Joy (gardenerjoy) – congrats on the baseball triumph. We had that kind of jubilation going on here in the Bay Area last year.

Debbie (Lexxiss) – congrats on your continued restraint at work. I know I tend to eat less at work because I am busy every minute.

Beverlyjoy – Cheer for seeing an old college friend. I see my buddies often and they are precious. They are my life's memory keeper.

Robin (4EverLearning) - good luck on the grading. It can sure be tiresome.

Donamari (fyreflie24) – How wonderful that you are a dancer. I was a swimmer , an ocean swimmer. I could swim out beyond the breakers and stay for hours. Then I stopped allowing myself to go to the beach when I got over 200 pounds. It took years of healing and work to realize - I just wasn't that important. Nobody thinks about me that much - a quick judgment, a quick sneer and then they are back thinking about themselves again. I was giving up something I love so dearly for nothing. You should dance!

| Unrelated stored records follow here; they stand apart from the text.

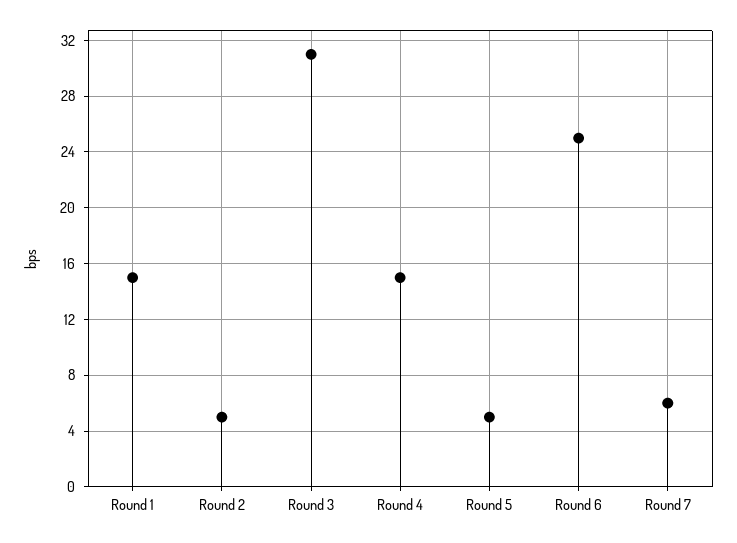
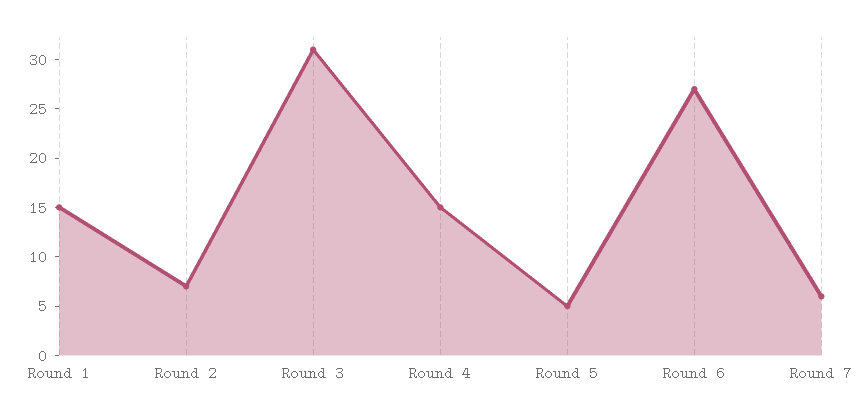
  {
    "Round 1": 15,
-   "Round 2": 5,
+   "Round 2": 7,
    "Round 3": 31,
    "Round 4": 15,
    "Round 5": 5,
-   "Round 6": 25,
+   "Round 6": 27,
    "Round 7": 6
  }

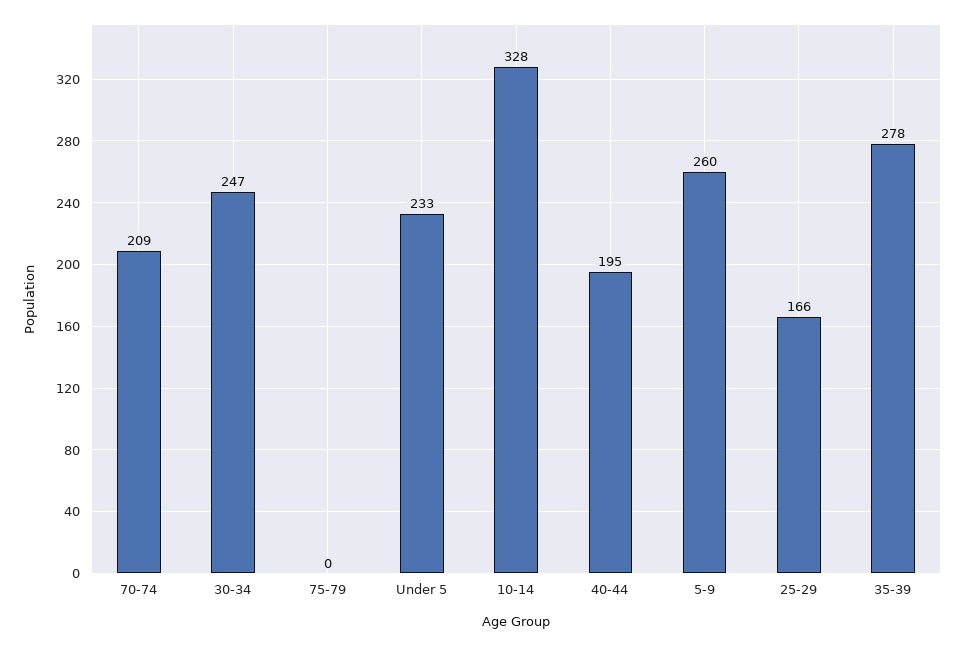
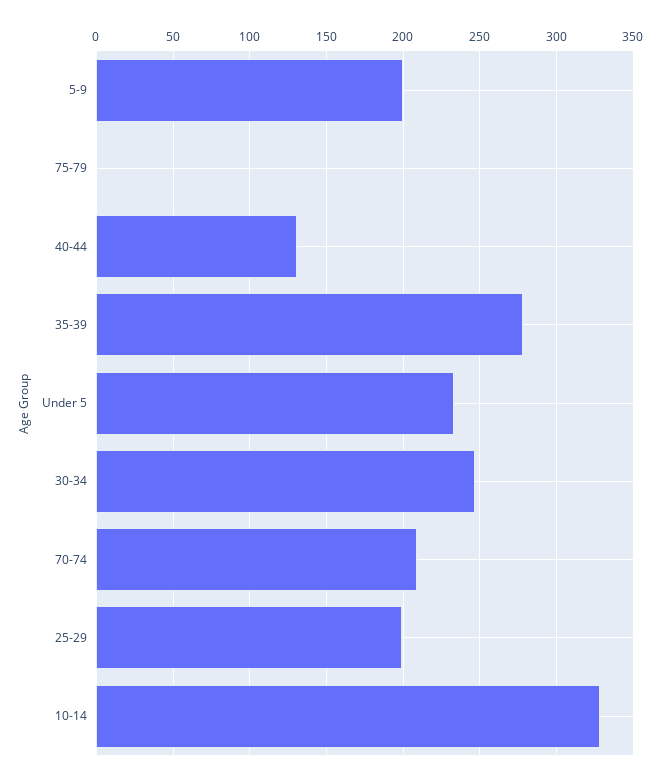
  {
    "70-74": 209,
    "30-34": 247,
    "75-79": 0,
    "Under 5": 233,
    "10-14": 328,
-   "40-44": 195,
+   "40-44": 130,
-   "5-9": 260,
+   "5-9": 200,
-   "25-29": 166,
+   "25-29": 200,
    "35-39": 278
  }

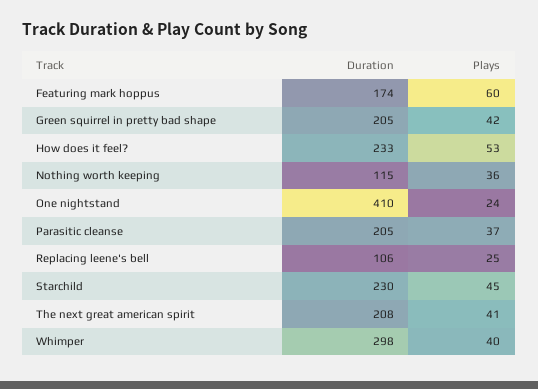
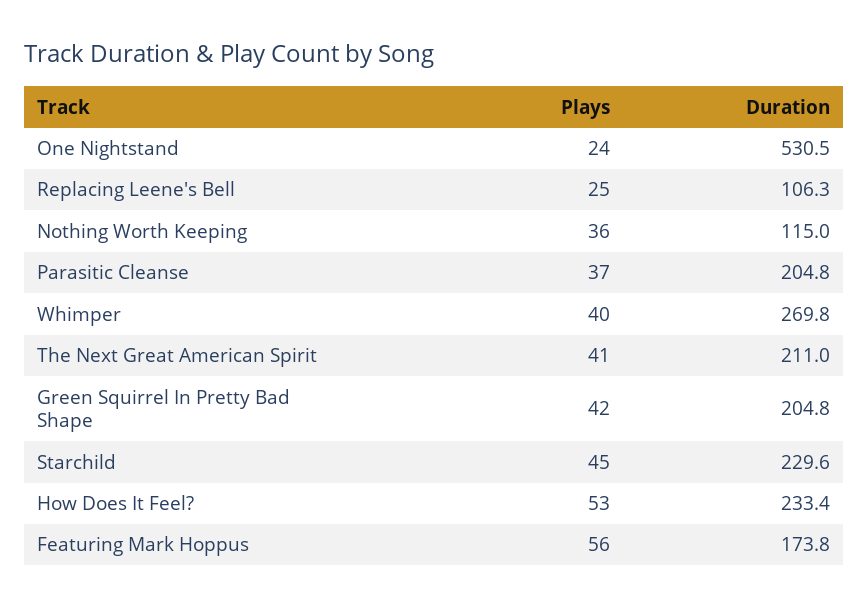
  {
    "Duration": {
      "Featuring mark hoppus": 173.8,
      "Green squirrel in pretty bad shape": 204.8,
      "How does it feel?": 233.4,
      "Nothing worth keeping": 115,
-     "One nightstand": 410,
+     "One nightstand": 530.5,
      "Parasitic cleanse": 204.8,
      "Replacing leene's bell": 106.3,
      "Starchild": 229.6,
-     "The next great american spirit": 208,
+     "The next great american spirit": 211,
-     "Whimper": 298
+     "Whimper": 269.8
    },
    "Plays": {
-     "Featuring mark hoppus": 60,
+     "Featuring mark hoppus": 56,
      "Green squirrel in pretty bad shape": 42,
      "How does it feel?": 53,
      "Nothing worth keeping": 36,
      "One nightstand": 24,
      "Parasitic cleanse": 37,
      "Replacing leene's bell": 25,
      "Starchild": 45,
      "The next great american spirit": 41,
      "Whimper": 40
    }
  }

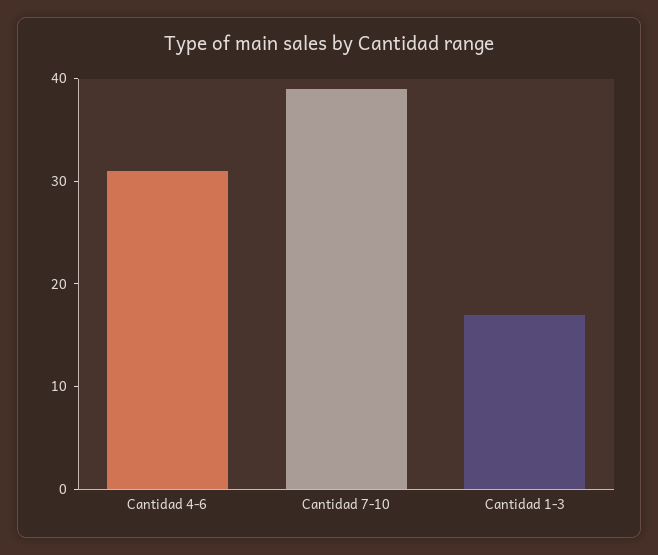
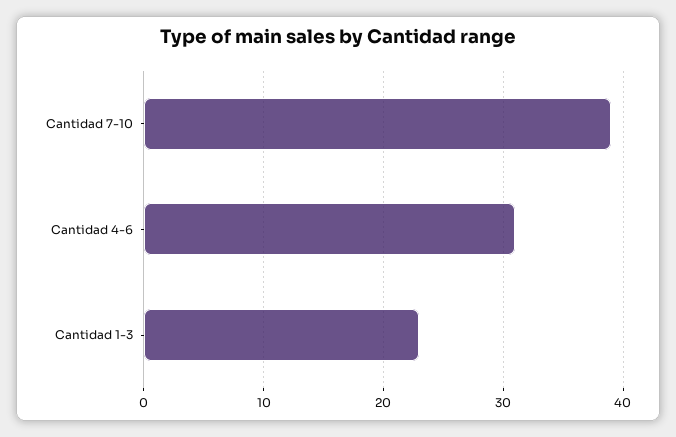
  {
    "Cantidad 4-6": 31,
    "Cantidad 7-10": 39,
-   "Cantidad 1-3": 17
+   "Cantidad 1-3": 23
  }

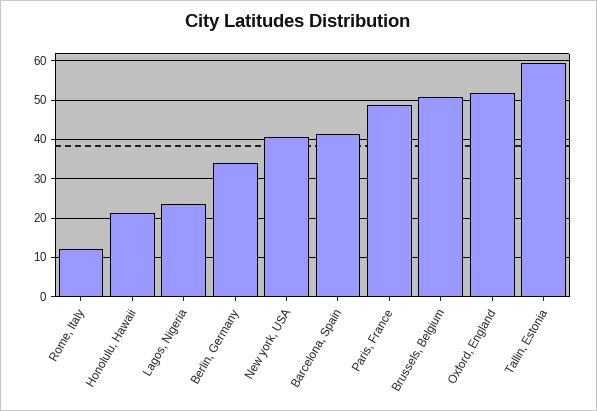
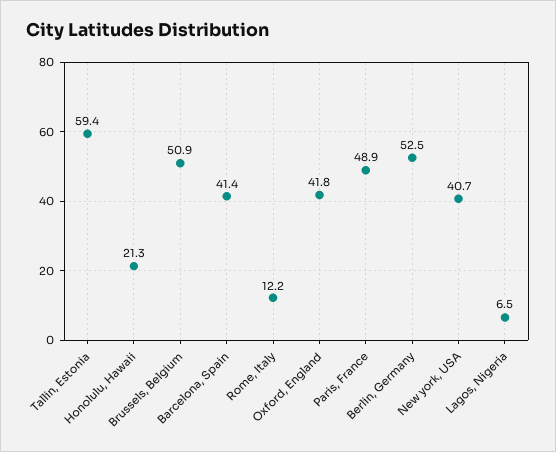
  {
    "Rome, Italy": 12.2,
    "Honolulu, Hawaii": 21.3,
-   "Lagos, Nigeria": 24,
+   "Lagos, Nigeria": 6.5,
-   "Berlin, Germany": 34,
+   "Berlin, Germany": 52.5,
    "New york, USA": 40.7,
    "Barcelona, Spain": 41.4,
    "Paris, France": 48.9,
    "Brussels, Belgium": 50.9,
-   "Oxford, England": 52,
+   "Oxford, England": 41.8,
    "Tallin, Estonia": 59.4
  }

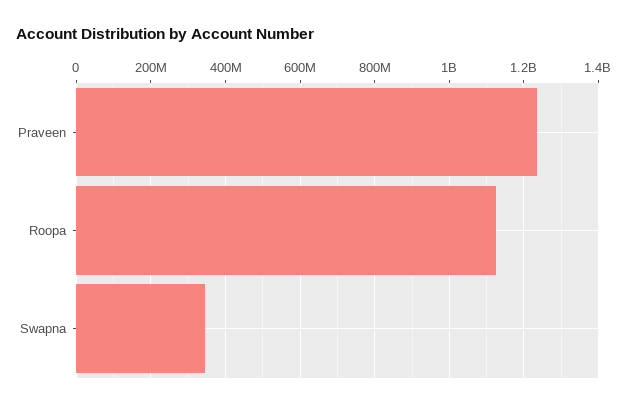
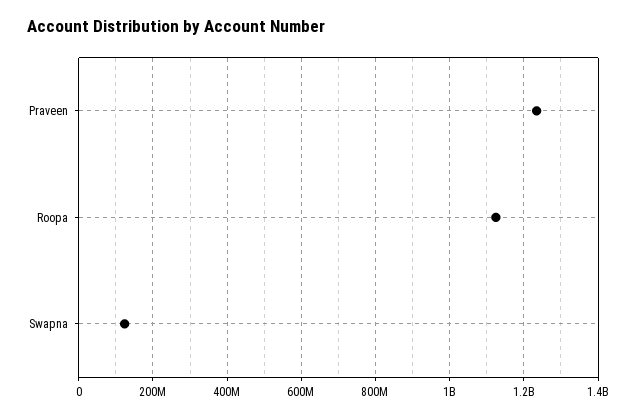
  {
    "Praveen": 1240000000,
    "Roopa": 1120000000,
-   "Swapna": 340000000
+   "Swapna": 120000000
  }

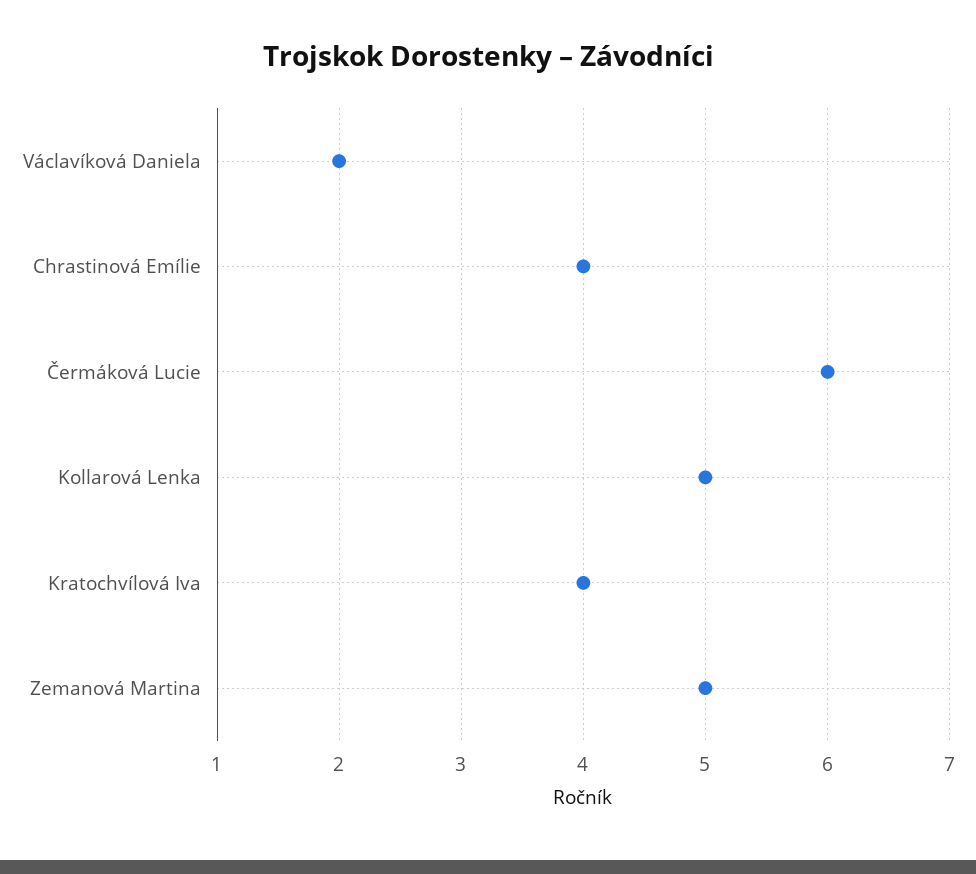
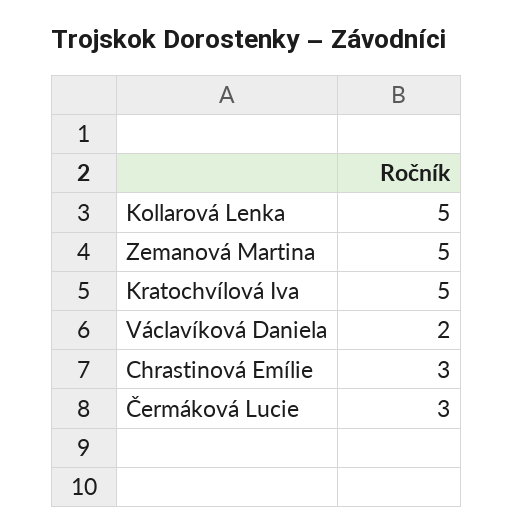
  {
    "Václavíková Daniela": 2,
-   "Chrastinová Emílie": 4,
+   "Chrastinová Emílie": 3,
-   "Čermáková Lucie": 6,
+   "Čermáková Lucie": 3,
    "Kollarová Lenka": 5,
-   "Kratochvílová Iva": 4,
+   "Kratochvílová Iva": 5,
    "Zemanová Martina": 5
  }

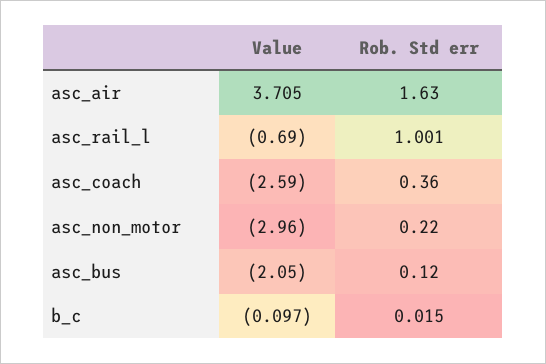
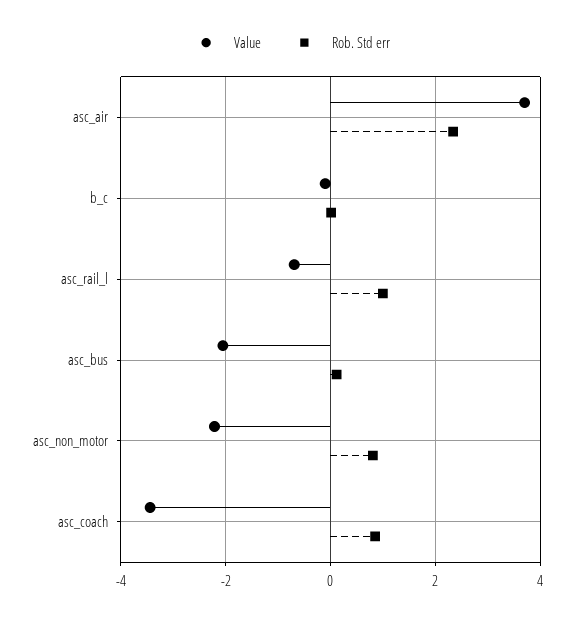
  {
    "Value": {
      "asc_air": 3.705,
      "asc_rail_l": -0.69,
-     "asc_coach": -2.59,
+     "asc_coach": -3.4,
-     "asc_non_motor": -2.96,
+     "asc_non_motor": -2.2,
      "asc_bus": -2.05,
      "b_c": -0.097
    },
    "Rob. Std err": {
-     "asc_air": 1.63,
+     "asc_air": 2.4,
      "asc_rail_l": 1.001,
-     "asc_coach": 0.36,
+     "asc_coach": 0.8,
-     "asc_non_motor": 0.22,
+     "asc_non_motor": 0.8,
      "asc_bus": 0.12,
      "b_c": 0.015
    }
  }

Julie (na3309) – as you said in your post, this is your next step. There is freedom to be found here. It is scary and uncomfortable without food - just like it was scary an uncomfortable without mind altering substances but it is possible and it is wonderful to be at peace. Congrats on 2.5 years. I just took my 24 yr sobriety chip on Thursday. What do they say in the meetings "This program doesn't promise you get to heaven, it only promises to open up the gates of ****." That is true for me because food was my first and final addiction.

Last edited by maryann; 10-30-2011 at 12:08 PM.